Jungkook ne comprenait pas vraiment le comportement inhabituel de Jiwon aujourd'hui. Agacé par son air interrogateur, « Qu'est-ce qui ne va pas ? », Jiwon avait porté son index à ses lèvres en faisant mine de le faire taire. Jungkook se sentait un peu vexé, mais il savait que montrer sa frustration ne ferait que l'exposer aux moqueries de Jiwon, alors il garda le silence. Cependant, les actions suivantes de Jiwon le laissèrent bouche bée. Jiwon sortit une petite boucle d'oreille de sa poche. Il avait les oreilles percées, mais il les portait avec une pierre bleue familière. Les sujets n'étaient pas autorisés à apporter d'objets personnels au laboratoire, et encore moins des bijoux de valeur sertis de telles pierres. Où avait-il trouvé une chose pareille ? Jungkook fixa Jiwon, les yeux écarquillés, mais au lieu de lui donner une explication, Jiwon joua plusieurs fois avec la boucle d'oreille. Puis Jiwon prit la parole.
« Oui, c'est moi. »
Jungkook ne put s'empêcher d'être encore plus surpris. Ses yeux papillonnèrent légèrement lorsqu'il réalisa qu'il ne s'agissait pas d'une simple boucle d'oreille, mais d'un dispositif de communication. « Jiwon ? » appela-t-il d'une petite voix, mais Jiwon lui jeta un regard et répondit d'un ton neutre.
"Faites tout exploser."
À peine Jiwon eut-elle fini de parler que l'alarme du laboratoire retentit. Surpris, Jeongguk se boucha les oreilles. Jiwon lui appuya la tête contre le mur, s'enfonçant davantage dans l'herbe. Elle lui couvrit la bouche tandis qu'il laissait échapper un sanglot. Il était si terrifié qu'il avait envie de pleurer. Jiwon le regarda avec pitié, mais Jeongguk ne lui jeta même pas un regard. Il marmonna simplement des chiffres d'un air calme. Dix, neuf, huit, sept…
Trois, deux, un… et puis un bruit assourdissant. C'était le bruit d'une explosion. Il y en eut plusieurs. Les gardes postés à l'entrée principale, surpris par la déflagration soudaine, se précipitèrent vers le laboratoire. « Oh mon Dieu, je vais mourir », murmura Jiwon. Une autre explosion fit fermer les yeux à Jeongguk. Il ne comprenait pas ce qui se passait. Du sang coulait de ses tympans, perforés par le fracas. Jeongguk regarda son ami devant lui, qui paraissait inhabituellement corpulent aujourd'hui.
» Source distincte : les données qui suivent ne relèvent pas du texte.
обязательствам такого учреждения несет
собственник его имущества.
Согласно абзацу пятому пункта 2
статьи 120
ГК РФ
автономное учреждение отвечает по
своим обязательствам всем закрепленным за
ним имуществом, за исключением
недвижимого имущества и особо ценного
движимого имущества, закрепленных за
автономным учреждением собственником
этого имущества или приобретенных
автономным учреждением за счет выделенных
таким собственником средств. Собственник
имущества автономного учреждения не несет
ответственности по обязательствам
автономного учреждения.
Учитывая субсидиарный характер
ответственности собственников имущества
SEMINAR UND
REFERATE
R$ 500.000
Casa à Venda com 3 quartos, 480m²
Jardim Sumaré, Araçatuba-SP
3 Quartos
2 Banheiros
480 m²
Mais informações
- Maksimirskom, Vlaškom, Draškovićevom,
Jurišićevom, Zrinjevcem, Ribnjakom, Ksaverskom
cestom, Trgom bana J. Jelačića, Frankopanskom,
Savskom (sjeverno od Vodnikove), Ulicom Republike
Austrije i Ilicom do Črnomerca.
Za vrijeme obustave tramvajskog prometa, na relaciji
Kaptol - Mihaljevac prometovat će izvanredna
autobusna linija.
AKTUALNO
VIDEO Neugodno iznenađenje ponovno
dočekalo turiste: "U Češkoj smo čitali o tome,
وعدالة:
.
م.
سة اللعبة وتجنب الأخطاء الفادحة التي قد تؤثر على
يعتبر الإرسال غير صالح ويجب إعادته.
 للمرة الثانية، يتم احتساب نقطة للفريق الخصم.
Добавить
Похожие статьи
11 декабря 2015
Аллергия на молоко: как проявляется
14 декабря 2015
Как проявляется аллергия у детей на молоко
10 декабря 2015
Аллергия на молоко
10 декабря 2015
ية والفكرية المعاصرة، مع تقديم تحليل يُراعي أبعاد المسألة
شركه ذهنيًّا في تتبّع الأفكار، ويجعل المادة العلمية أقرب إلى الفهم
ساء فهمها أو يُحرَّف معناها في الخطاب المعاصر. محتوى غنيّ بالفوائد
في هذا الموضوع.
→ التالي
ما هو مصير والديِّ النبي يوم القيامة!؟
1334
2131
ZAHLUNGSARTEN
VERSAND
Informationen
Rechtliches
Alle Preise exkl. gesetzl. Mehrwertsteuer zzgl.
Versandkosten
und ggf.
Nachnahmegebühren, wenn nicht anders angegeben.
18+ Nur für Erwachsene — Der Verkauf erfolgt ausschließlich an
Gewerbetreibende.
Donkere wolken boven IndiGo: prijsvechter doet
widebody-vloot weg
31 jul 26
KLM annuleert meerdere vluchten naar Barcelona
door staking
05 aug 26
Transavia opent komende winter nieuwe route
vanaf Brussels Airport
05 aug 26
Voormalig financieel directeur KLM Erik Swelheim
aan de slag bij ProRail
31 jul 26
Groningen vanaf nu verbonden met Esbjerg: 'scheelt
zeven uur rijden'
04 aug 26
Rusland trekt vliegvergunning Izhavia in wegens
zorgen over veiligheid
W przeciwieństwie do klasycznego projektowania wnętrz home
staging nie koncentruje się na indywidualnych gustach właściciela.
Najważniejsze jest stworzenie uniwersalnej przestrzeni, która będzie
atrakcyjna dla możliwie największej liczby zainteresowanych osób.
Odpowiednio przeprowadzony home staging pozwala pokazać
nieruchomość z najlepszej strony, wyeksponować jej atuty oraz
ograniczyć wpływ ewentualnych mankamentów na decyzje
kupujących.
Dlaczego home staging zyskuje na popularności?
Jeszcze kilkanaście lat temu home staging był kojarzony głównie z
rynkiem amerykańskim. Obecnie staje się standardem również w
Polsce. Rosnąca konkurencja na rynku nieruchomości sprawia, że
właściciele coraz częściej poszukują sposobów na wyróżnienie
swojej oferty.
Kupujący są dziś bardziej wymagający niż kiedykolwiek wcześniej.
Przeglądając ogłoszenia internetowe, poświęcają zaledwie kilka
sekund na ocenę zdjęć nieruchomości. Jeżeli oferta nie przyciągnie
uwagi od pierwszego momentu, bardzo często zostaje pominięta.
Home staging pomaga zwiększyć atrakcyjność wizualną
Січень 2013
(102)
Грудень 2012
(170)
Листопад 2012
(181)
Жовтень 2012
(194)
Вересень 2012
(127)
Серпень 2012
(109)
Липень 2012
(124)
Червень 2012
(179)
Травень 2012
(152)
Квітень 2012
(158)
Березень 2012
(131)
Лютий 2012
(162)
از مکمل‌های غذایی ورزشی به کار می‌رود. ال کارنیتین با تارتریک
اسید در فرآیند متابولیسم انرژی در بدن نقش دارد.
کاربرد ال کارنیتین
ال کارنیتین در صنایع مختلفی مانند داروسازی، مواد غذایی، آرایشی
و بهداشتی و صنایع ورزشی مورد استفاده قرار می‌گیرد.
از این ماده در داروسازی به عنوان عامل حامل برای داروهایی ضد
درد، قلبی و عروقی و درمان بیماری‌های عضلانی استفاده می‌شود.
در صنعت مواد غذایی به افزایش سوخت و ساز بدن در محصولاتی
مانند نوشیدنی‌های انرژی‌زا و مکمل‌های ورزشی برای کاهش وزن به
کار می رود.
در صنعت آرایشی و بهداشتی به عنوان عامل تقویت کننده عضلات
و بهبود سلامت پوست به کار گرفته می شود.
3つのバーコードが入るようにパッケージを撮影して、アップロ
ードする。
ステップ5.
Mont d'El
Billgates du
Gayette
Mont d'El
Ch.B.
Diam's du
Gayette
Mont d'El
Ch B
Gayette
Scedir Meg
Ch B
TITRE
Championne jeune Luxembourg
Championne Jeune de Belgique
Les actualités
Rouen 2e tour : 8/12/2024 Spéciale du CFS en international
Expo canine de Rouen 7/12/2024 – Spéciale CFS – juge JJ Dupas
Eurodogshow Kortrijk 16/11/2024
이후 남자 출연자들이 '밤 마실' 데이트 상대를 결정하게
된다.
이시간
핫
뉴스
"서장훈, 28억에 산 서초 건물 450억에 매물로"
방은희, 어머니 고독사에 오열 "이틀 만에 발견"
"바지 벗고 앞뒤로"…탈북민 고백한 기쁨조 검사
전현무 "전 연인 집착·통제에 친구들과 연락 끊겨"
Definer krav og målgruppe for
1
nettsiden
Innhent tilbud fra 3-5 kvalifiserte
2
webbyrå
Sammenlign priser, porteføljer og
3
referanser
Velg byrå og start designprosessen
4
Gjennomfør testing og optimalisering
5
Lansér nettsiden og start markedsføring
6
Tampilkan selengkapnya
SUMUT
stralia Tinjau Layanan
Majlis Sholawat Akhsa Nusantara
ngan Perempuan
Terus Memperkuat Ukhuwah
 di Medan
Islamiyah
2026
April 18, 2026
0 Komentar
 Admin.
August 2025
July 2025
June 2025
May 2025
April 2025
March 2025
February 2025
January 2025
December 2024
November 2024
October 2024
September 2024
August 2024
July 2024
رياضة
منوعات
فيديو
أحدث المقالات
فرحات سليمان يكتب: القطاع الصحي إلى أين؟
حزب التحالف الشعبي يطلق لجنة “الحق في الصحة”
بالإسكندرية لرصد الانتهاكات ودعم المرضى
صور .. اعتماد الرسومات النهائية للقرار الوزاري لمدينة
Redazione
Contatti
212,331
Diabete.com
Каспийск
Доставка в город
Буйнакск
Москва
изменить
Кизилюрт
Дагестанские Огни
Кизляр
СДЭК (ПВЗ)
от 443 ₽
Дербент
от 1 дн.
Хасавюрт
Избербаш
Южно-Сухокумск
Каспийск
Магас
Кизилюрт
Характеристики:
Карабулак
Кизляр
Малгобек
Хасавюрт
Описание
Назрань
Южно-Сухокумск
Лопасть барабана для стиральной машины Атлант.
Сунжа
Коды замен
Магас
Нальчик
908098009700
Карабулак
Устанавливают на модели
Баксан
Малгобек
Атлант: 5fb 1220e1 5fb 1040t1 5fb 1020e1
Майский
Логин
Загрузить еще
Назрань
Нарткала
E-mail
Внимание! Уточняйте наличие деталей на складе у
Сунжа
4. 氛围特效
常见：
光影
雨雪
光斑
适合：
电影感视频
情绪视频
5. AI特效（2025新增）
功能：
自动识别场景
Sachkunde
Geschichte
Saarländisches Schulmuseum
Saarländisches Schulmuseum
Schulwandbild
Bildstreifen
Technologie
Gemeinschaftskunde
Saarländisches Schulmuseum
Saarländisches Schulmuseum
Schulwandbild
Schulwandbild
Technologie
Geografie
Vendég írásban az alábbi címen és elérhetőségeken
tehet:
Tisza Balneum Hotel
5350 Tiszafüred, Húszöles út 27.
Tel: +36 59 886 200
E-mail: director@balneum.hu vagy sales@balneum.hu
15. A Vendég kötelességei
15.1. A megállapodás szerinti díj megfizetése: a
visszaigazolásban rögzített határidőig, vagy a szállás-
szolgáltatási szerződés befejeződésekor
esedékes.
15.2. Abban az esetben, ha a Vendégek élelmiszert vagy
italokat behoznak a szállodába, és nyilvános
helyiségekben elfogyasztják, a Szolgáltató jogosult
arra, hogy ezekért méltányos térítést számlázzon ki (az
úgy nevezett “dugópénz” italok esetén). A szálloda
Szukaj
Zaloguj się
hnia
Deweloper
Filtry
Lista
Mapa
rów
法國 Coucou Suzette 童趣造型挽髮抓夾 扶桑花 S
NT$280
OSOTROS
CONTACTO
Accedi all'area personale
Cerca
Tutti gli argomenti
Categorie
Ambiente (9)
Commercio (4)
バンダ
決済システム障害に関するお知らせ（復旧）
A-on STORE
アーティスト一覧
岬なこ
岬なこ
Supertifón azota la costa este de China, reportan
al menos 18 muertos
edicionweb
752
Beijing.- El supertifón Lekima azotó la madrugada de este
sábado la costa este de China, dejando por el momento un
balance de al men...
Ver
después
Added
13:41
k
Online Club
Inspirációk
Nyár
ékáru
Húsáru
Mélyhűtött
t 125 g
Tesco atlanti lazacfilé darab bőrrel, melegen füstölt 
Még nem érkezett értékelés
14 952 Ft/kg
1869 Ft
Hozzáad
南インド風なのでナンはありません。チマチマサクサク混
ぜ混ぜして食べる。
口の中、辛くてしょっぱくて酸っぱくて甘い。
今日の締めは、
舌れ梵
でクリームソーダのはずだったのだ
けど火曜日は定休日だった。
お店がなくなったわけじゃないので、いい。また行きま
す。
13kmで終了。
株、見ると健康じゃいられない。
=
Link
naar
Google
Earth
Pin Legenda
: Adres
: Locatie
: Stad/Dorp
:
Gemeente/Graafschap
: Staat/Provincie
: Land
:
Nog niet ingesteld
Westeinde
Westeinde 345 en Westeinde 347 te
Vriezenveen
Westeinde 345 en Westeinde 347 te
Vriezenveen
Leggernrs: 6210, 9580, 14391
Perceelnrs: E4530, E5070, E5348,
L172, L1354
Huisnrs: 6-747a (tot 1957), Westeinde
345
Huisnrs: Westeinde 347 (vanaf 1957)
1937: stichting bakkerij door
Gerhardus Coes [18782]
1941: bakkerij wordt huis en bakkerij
Jiwon, qui saignait des oreilles comme lui, était couvert de cendres et de poussière, et des feuilles étaient collées à ses cheveux de façon négligée. Il riait. Regardant les flammes rougeoyantes qui avaient englouti le laboratoire, il dit…
« Ah~, ça fait tellement du bien !!! »
Jungkook pensa : « Peut-être que cette fille en face de moi n'est plus vraiment mon amie. Peut-être que cette fille n'est pas mon amie. »
« Il pourrait être un méchant », pensa Jeong-guk, âgé de quinze ans.